[Records contained in a dataset]
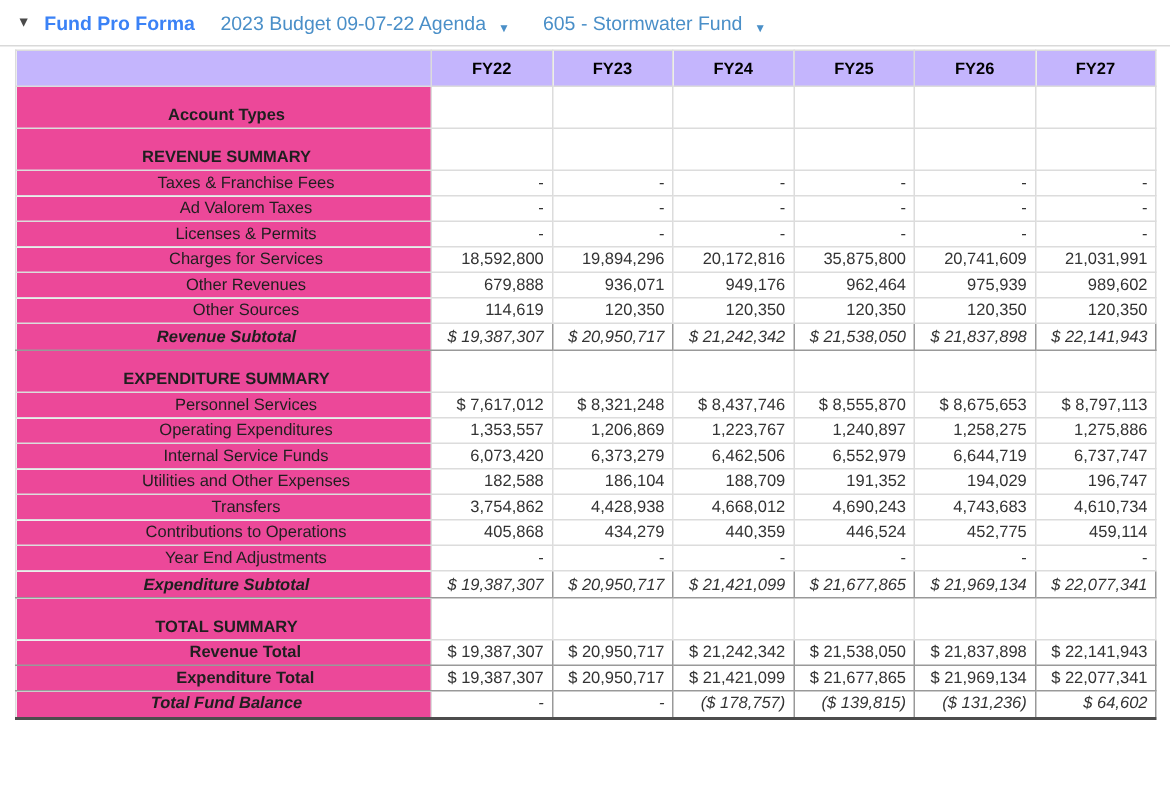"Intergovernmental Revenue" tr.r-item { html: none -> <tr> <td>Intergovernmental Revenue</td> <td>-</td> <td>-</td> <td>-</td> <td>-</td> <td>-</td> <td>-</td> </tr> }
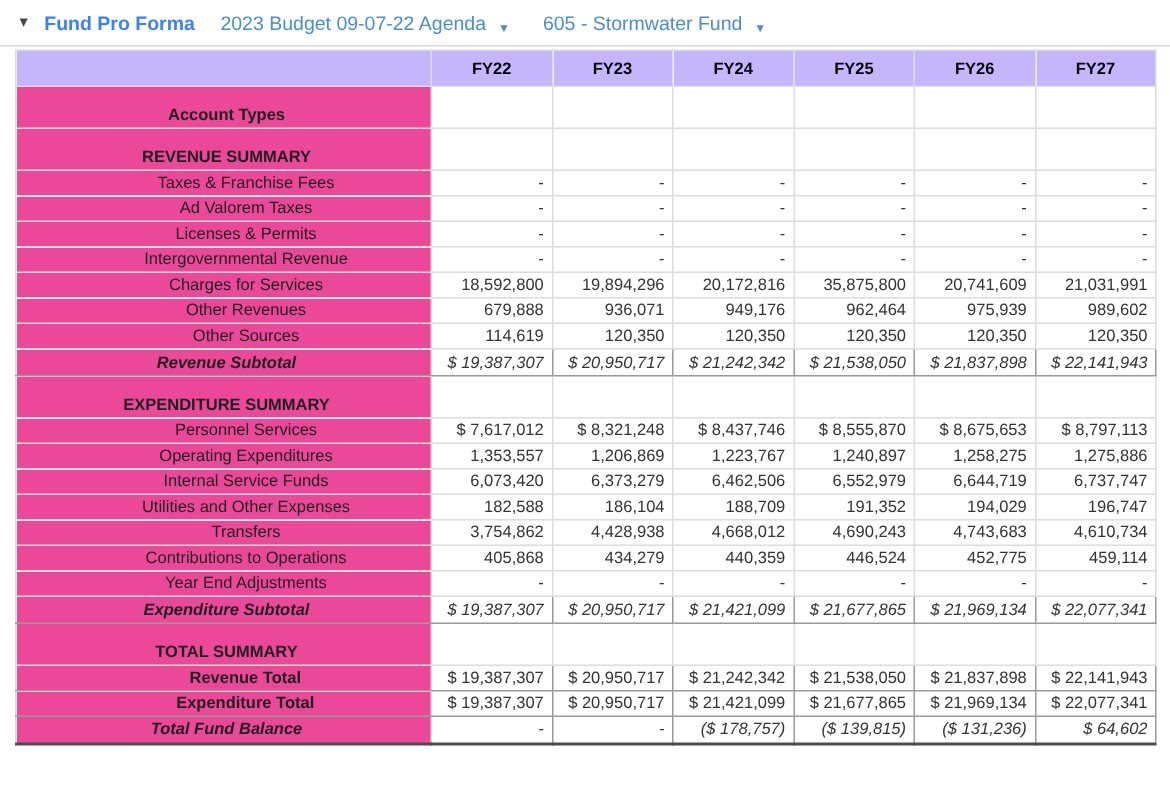"Revenue Subtotal" tr.r-subtotal td { font-style: italic -> none }
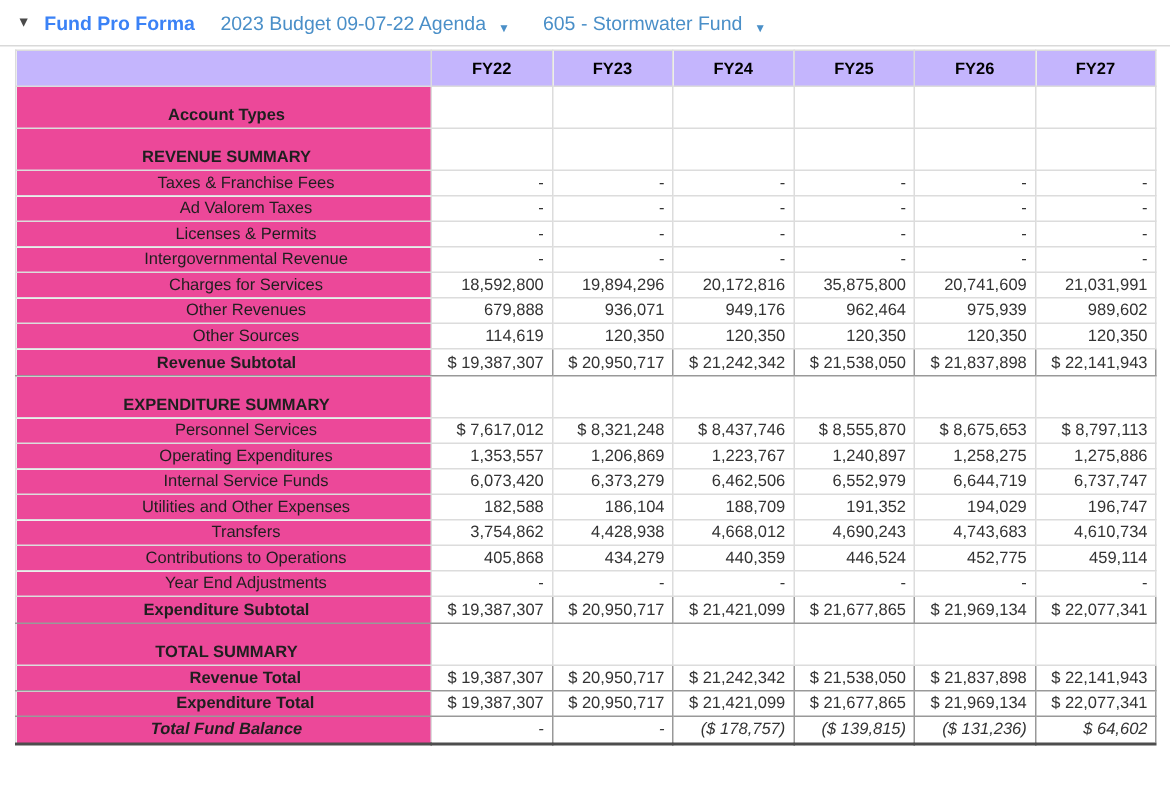"Total Fund Balance" tr.r-grand td { font-style: italic -> none }
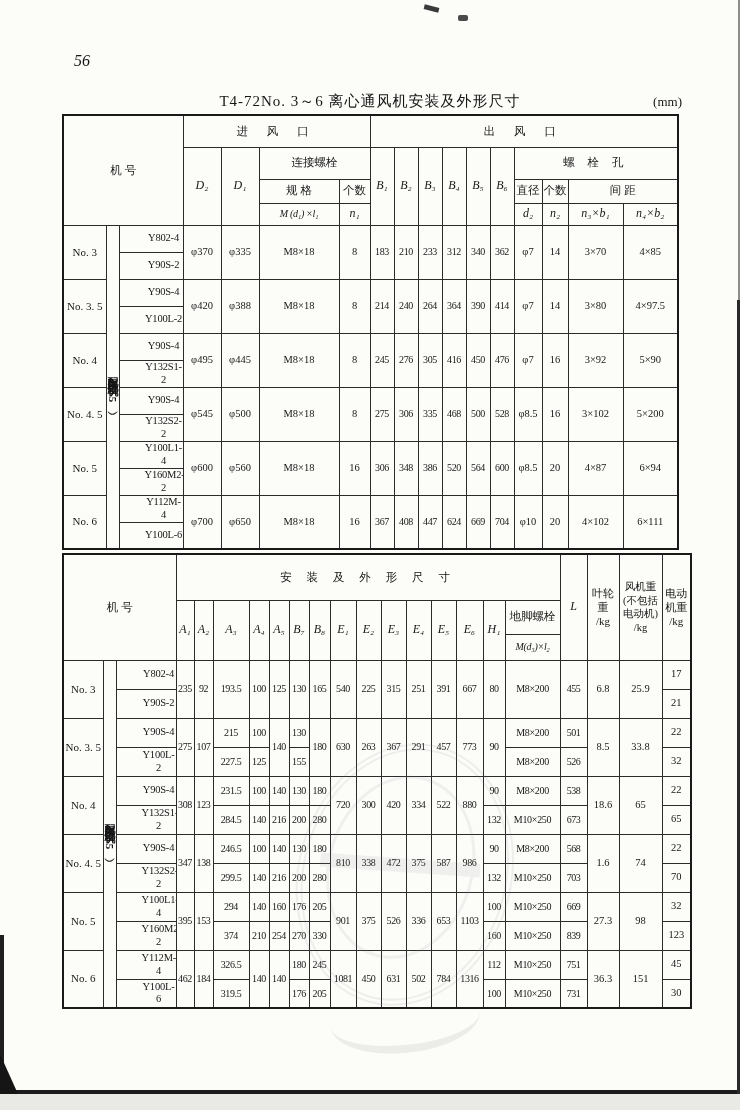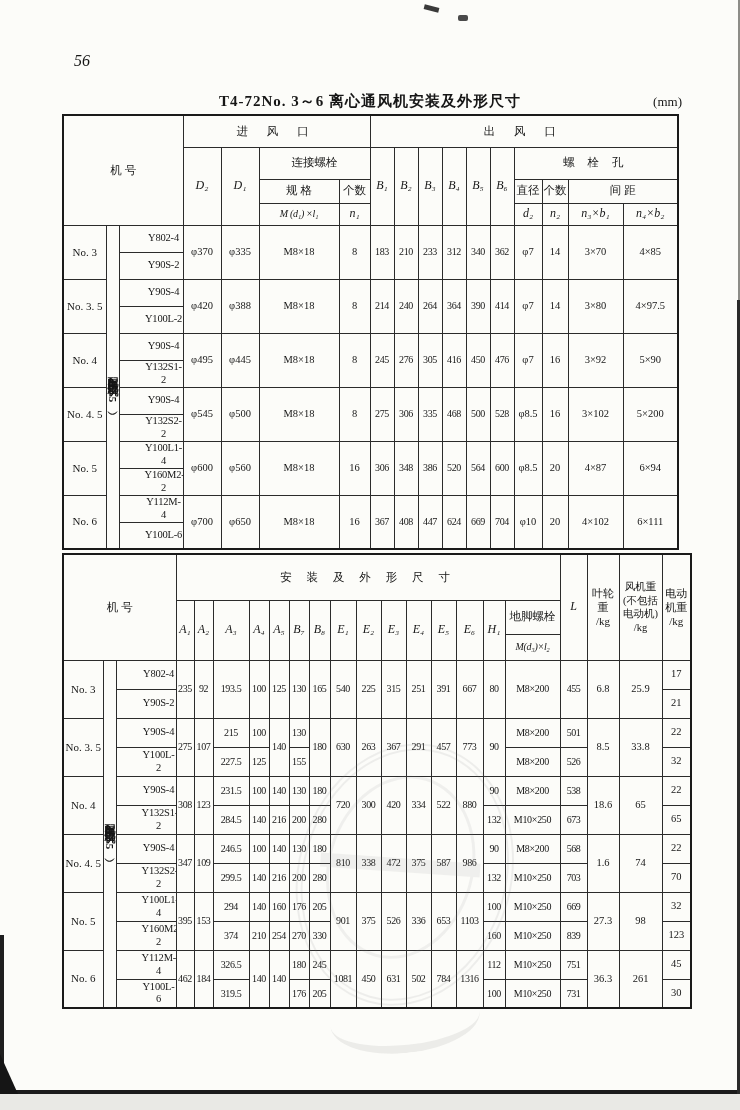"T4-72No. 3～6 离心通风机安装及外形尺寸" .title { font-weight: bold -> normal }
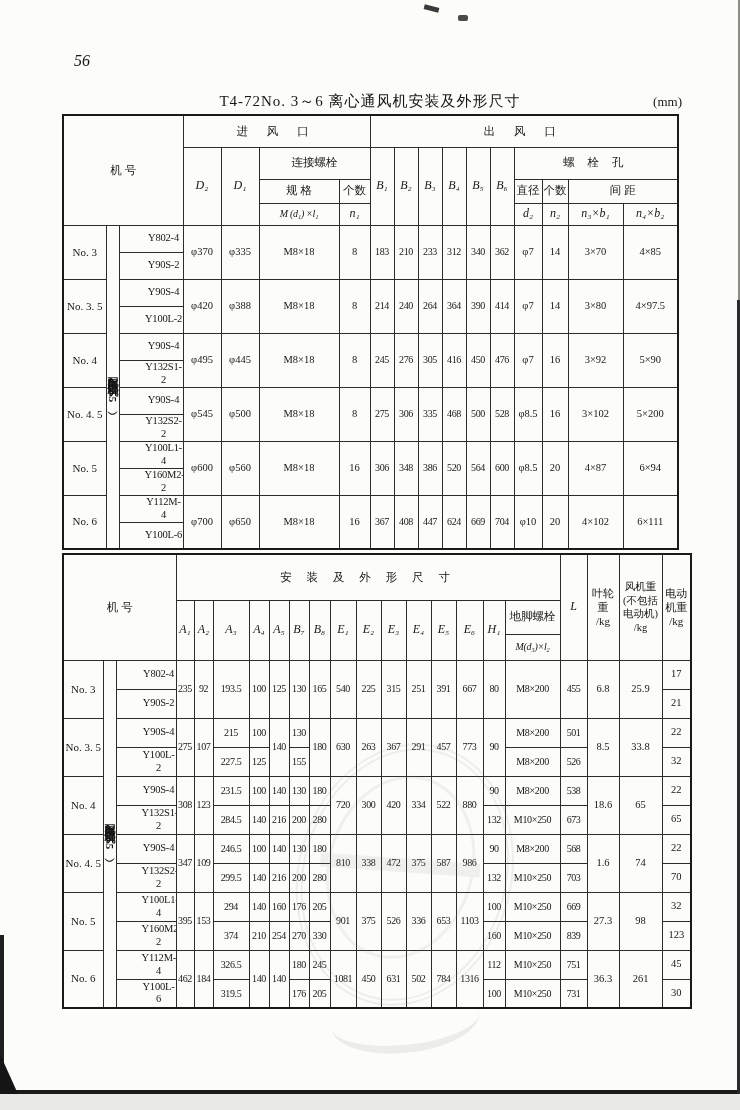"109" td.num { text: 109 -> 138 }
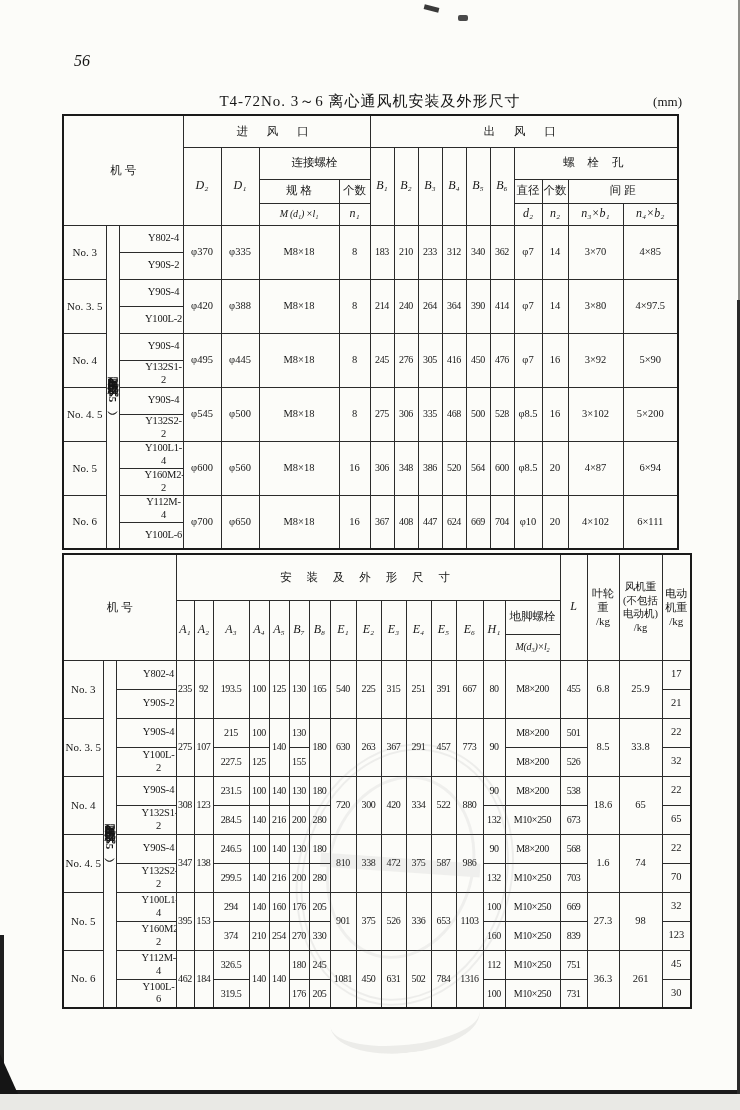"261" td { text: 261 -> 151 }
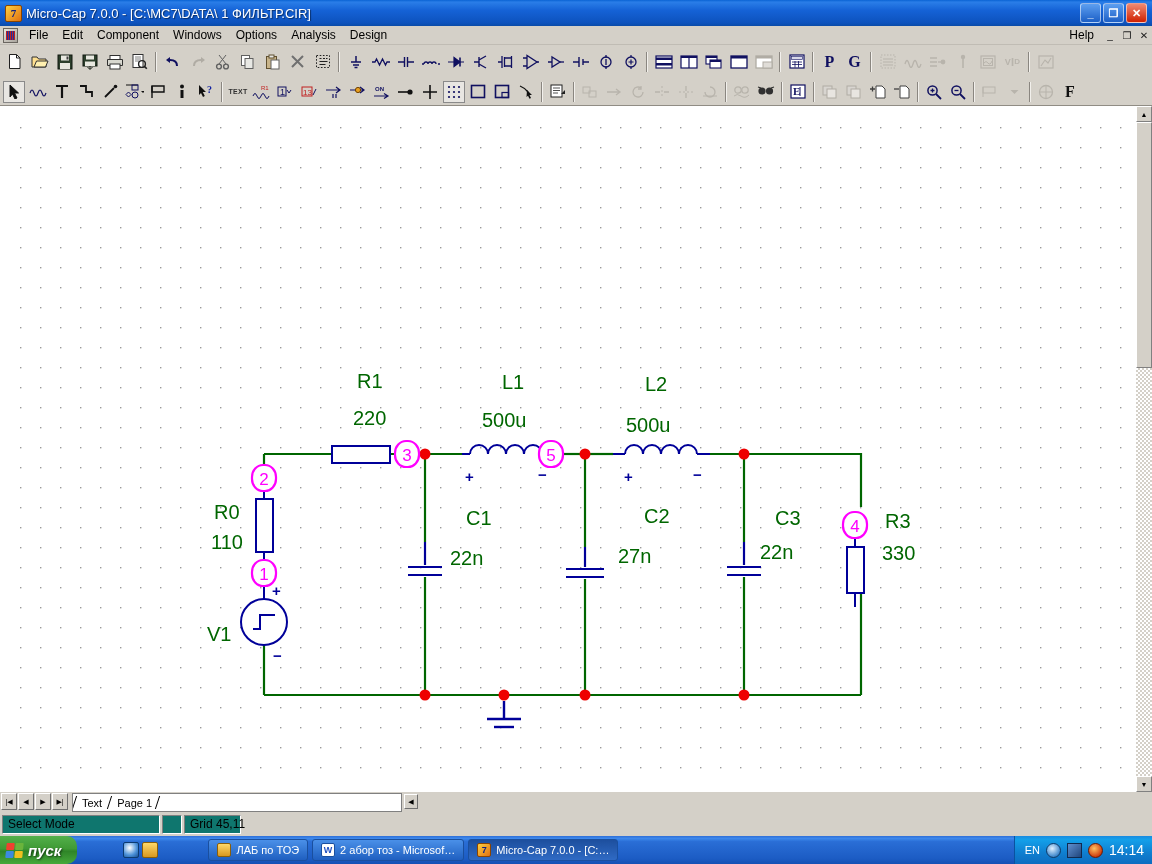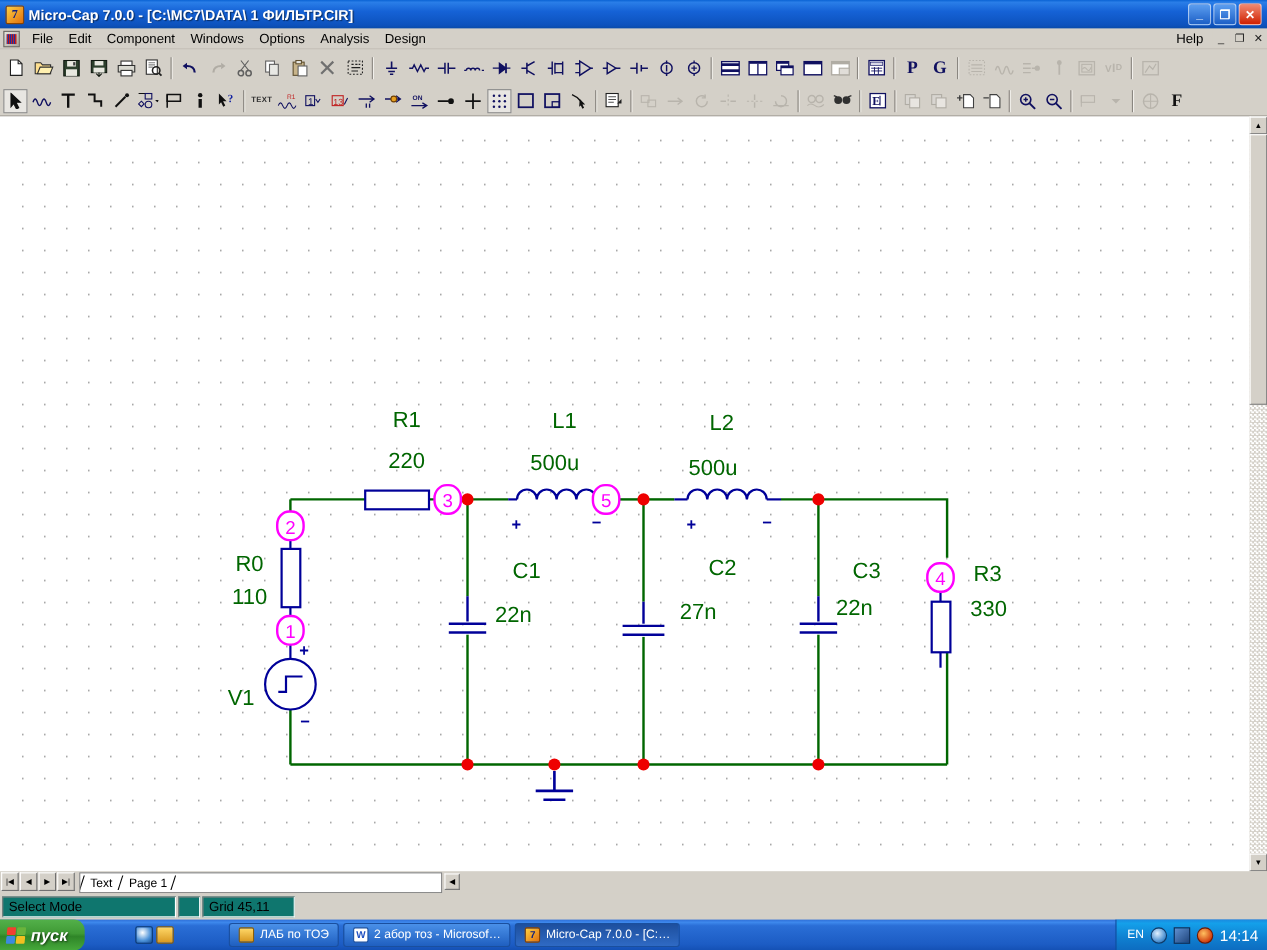"Micro-Cap 7.0.0 - [C:\MC7\DATA\ 1" .tb-title { font-weight: bold -> normal }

→ **Exercise brief**: Above are the records; copy every one of them exactly and omit the images.

→ **Written solution**:
"Intergovernmental Revenue" tr.r-item { html: none -> <tr> <td>Intergovernmental Revenue</td> <td>-</td> <td>-</td> <td>-</td> <td>-</td> <td>-</td> <td>-</td> </tr> }
"Revenue Subtotal" tr.r-subtotal td { font-style: italic -> none }
"Total Fund Balance" tr.r-grand td { font-style: italic -> none }
"T4-72No. 3～6 离心通风机安装及外形尺寸" .title { font-weight: bold -> normal }
"109" td.num { text: 109 -> 138 }
"261" td { text: 261 -> 151 }
"Micro-Cap 7.0.0 - [C:\MC7\DATA\ 1" .tb-title { font-weight: bold -> normal }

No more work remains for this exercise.